Algérie - Hommage

Marguerite Taos Amrouche



Marguerite Taos Amrouche
Le 04 mars 1913, ce jour-là, naissait une légende berbère !
Marguerite-Taos AMROUCHE (1913-1976), première romancière kabyle de langue française, dernière aède de Kabylie
Née à Tunis le 04 mars 1913, dans une famille de confessions chrétienne originaire de la vallée de la Soummam (Ighil-Ali -Vgayte-Kabylie). Marguerite Taos Amrouche était aussi la sœur d'une autre légende kabyle, l'écrivain Jean Amrouche, célèbre auteur de L'éternel Jugurtha. Comme lui, Taos a été bercée par une double culture, l'une berbère et profondément enracinée en elle, l'autre française, imprégnée des lumières, acquise et aimée pour sublimer davantage la berbérité qui coule dans ses veines depuis les plus lointains aïeux.
La mère, Fadhma N'At Mansour (1882-1967), élevée dans une des premières écoles de filles en Kabylie est une enfant "illégitime", elle a laissé ses mémoires mémorables dans le livre autobiographie, Histoire de ma vie (1968, Maspero).
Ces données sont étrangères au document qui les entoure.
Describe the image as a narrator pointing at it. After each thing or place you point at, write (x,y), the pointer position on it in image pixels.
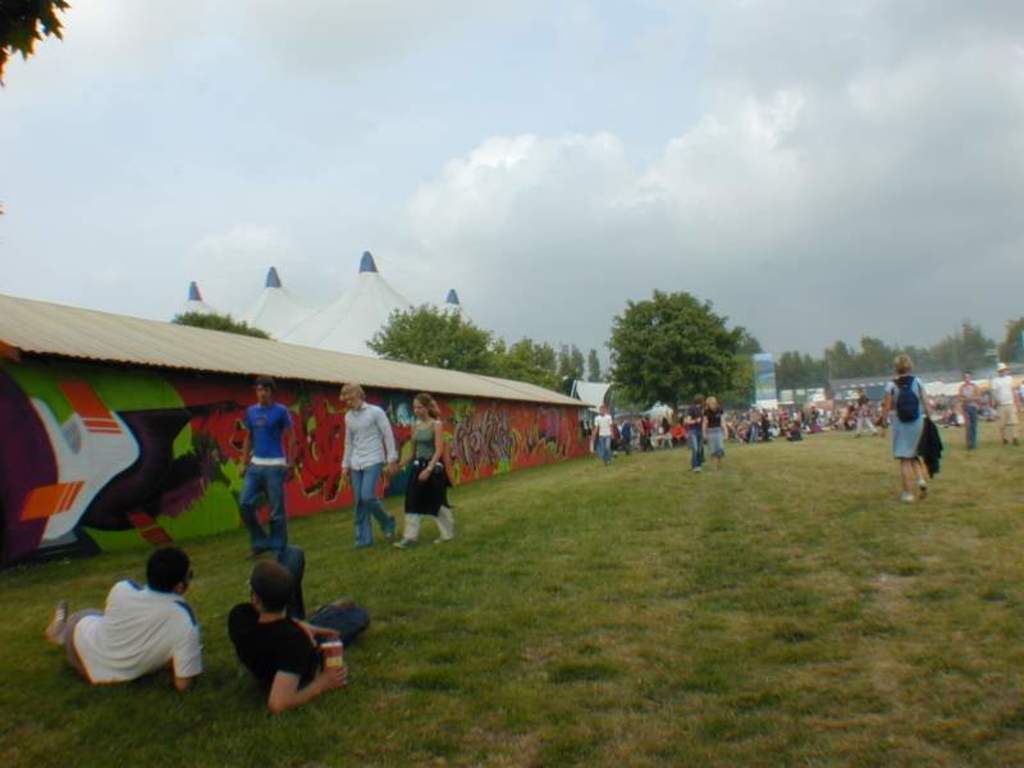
In this image there are persons (360,462) walking and laying. There is grass (206,641) on the ground (660,620) and on the left side (112,425) there is Graffiti (173,428) on the wall (407,410) and there are tents (332,309) which are white in colour and in the background (620,350) there are trees (712,353) and there are persons (783,419) and the sky (674,157) is cloudy.
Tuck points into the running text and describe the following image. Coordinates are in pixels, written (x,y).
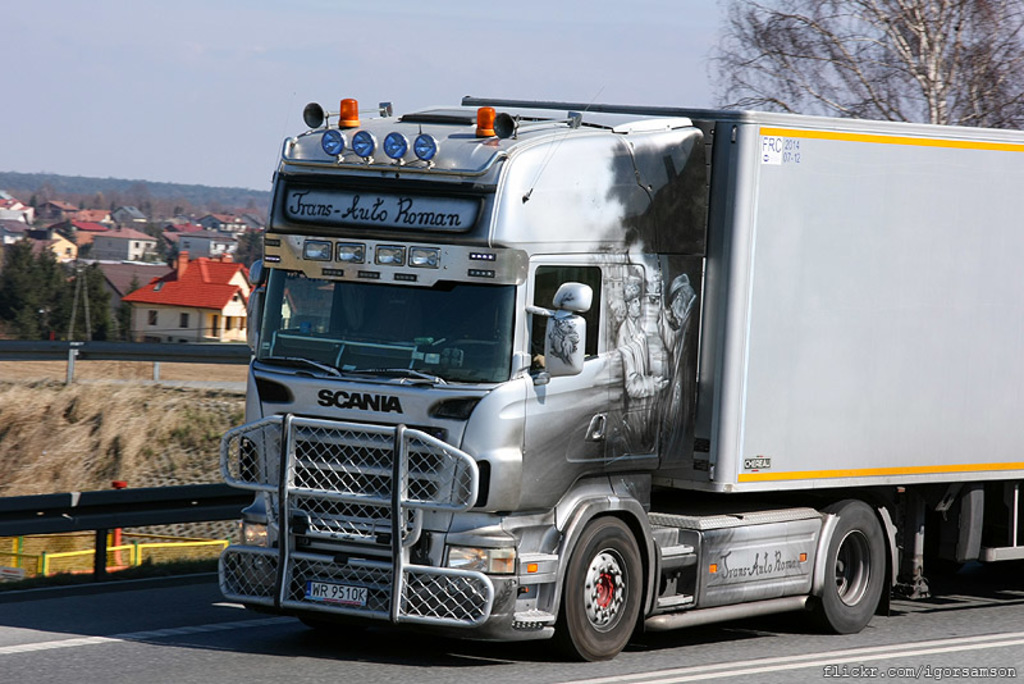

Le père, Belkacem Amrouche est originaire d'Ighik-Ali, un village de Vgayet, deuxième grande ville de Kabylie. Il est confié aux Pères blancs de Kabylie. Il refuse d'épouser une jeune fille du village qui lui était promise et épouse Fadhma Nat Mansur, puis émigre avec elle à Tunis où Belkacem trouve un emploi aux Chemins de Fer tunisiens. C'est là que naît Marguerite-Taos Amouche, à Tunis.
Taos était une femme d'exception. D'une très grande culture avec un cachet profondément berbère qui fascinait, elle était l'amie d'André Gide et de Jean Giono. Dans ses romans fortement autobiographiques, elle analyse son déracinement, l'exil, la solitude et exprime le besoin d'émancipation des femmes étouffées par les archaïsmes de la tradition. Elle écrit quatre romans : Jacinthe noire (1947), Rue des tambourins (1969), L’amant imaginaire (1975) roman autobiographique, Solitude ma mère (1995) roman posthume, et un recueil de contes et de poèmes Le Grain magique (1966)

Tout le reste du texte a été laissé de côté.